In 24 lines, Mr Carver tells how disaster intrudes into everyday life, and, even when the disaster has nothing to do with you, you never forget it. At first, I wasn't sure I liked reading poetry online. I like slim volumes on ivory white paper in Pharamond font. But weeks can go by without my picking up a book. This way, the poem is like a gift that arrives each day, and it often leads me back to my shelves. After the poem is a trio of birthdays. Today is the birthday of the poet and novelist Richard Brautigan (1935).

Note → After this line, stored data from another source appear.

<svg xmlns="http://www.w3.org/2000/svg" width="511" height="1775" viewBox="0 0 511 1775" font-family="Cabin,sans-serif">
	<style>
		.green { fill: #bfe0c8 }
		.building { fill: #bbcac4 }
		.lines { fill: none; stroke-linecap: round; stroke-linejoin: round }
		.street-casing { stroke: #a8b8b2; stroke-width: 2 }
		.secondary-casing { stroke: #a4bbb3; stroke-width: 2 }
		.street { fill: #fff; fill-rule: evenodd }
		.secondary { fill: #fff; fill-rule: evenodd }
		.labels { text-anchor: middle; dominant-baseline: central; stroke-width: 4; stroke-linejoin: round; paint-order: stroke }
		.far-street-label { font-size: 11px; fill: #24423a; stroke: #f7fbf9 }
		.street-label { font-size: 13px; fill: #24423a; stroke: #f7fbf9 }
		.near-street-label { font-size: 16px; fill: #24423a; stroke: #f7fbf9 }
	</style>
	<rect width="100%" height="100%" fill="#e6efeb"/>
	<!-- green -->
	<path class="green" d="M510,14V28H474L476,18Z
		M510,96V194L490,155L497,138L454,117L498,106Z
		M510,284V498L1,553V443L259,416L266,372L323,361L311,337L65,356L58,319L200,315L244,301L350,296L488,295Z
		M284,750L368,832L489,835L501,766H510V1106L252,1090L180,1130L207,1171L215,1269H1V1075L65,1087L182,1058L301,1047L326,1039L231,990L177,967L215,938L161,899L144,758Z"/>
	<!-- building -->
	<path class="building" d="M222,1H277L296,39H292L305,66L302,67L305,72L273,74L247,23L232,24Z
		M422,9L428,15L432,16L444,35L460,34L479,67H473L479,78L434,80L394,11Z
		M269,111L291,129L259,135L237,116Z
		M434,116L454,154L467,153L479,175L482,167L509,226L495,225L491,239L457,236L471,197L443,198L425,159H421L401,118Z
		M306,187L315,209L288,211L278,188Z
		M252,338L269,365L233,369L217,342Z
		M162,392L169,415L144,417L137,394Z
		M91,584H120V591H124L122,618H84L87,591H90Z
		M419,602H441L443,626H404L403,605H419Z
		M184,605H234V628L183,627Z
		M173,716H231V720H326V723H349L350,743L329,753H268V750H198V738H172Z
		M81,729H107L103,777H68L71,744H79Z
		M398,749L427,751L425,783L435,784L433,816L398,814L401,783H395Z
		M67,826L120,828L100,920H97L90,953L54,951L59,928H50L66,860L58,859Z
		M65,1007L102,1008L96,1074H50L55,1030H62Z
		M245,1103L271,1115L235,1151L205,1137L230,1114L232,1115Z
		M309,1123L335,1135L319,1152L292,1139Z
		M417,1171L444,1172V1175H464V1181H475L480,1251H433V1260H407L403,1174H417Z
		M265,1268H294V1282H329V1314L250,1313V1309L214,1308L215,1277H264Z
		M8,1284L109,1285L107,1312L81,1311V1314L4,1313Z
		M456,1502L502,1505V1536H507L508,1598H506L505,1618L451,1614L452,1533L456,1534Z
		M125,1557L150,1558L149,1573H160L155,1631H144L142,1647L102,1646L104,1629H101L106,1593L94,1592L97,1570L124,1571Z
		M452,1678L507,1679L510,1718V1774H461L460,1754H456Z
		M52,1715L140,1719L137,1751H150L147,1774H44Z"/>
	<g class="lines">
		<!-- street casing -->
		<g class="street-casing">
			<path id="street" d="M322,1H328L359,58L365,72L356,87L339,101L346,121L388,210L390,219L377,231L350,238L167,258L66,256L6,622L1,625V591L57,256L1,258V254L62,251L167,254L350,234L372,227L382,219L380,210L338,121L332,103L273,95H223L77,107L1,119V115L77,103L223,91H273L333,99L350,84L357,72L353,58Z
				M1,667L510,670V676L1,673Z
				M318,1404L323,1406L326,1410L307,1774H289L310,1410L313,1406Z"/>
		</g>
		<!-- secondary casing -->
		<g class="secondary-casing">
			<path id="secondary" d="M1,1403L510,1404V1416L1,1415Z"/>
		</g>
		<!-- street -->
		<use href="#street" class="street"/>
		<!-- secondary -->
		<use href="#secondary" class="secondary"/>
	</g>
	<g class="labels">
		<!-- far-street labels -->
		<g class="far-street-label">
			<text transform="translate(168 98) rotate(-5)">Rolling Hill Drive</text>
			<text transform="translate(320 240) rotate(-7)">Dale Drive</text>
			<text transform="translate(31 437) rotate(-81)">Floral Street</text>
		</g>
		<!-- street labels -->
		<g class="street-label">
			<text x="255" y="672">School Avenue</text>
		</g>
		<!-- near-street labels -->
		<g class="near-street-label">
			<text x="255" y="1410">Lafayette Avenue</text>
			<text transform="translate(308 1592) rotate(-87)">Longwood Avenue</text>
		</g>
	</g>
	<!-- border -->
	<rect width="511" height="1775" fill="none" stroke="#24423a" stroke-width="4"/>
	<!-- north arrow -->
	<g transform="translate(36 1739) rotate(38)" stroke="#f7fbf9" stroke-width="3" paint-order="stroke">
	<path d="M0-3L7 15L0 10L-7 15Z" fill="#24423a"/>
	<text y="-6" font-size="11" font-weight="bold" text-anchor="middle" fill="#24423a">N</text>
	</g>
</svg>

His novel Trout Fishing in America was on every cool bookshelf in the 1960s. I never read it, but I remember the cover, a black-and-white photograph of Mr Brautigan standing with a woman. He committed suicide in the 1980s, and I recall reading about his sad childhood and string of violent stepfathers.
Mr Keillor gives a line from Brautigan that makes me wish I'd tackled his surreal and whimsical style: 'The sun was like a 50-cent piece that someone had poured kerosene on and then had lit a match, and said, "Here, hold this while I go get a newspaper" and put the coin in my hand, but never came back.' Mr Keillor also notes that it's the birthday of the historian Barbara Tuchman (1912) whose book The Guns of August traces the events that lead to the First World War. 'War,' Mrs Tuchman wrote, 'is the unfolding of miscalculations.' Today is another anniversary not pointed out in the British press. On this day in 1815, President James Madison approved an Act of Congress for the purchase of Thomas Jefferson's library of 6,487 volumes, at a cost of $23,950. The year before, the British burnt down the US Capitol, destroying the Library of Congress and its collection of 3,000 volumes. I was brought up to believe that the war of 1812 was about as just as a war could be. That the British had been stopping and searching our ships, and taking off our seamen because they needed them to fight Napoleon. I'm always amazed that no one seems to know about the war of 1812.
English friends are sceptical when I tell them that the British burnt down the Capitol and the White House. Still, my morning almanac on the internet, against the background of the Today programme, gives me other things to chew over. John Humphrys has just reported that we don't have enough trained troops to fight in Iraq and Afghanistan, so we're reducing the training time of our troops. My almanac begins to look like the fortune teller's tea leaves: we're holding on to the burning 50-cent piece, and the miscalculations of these wars, financial and human, keep unfolding.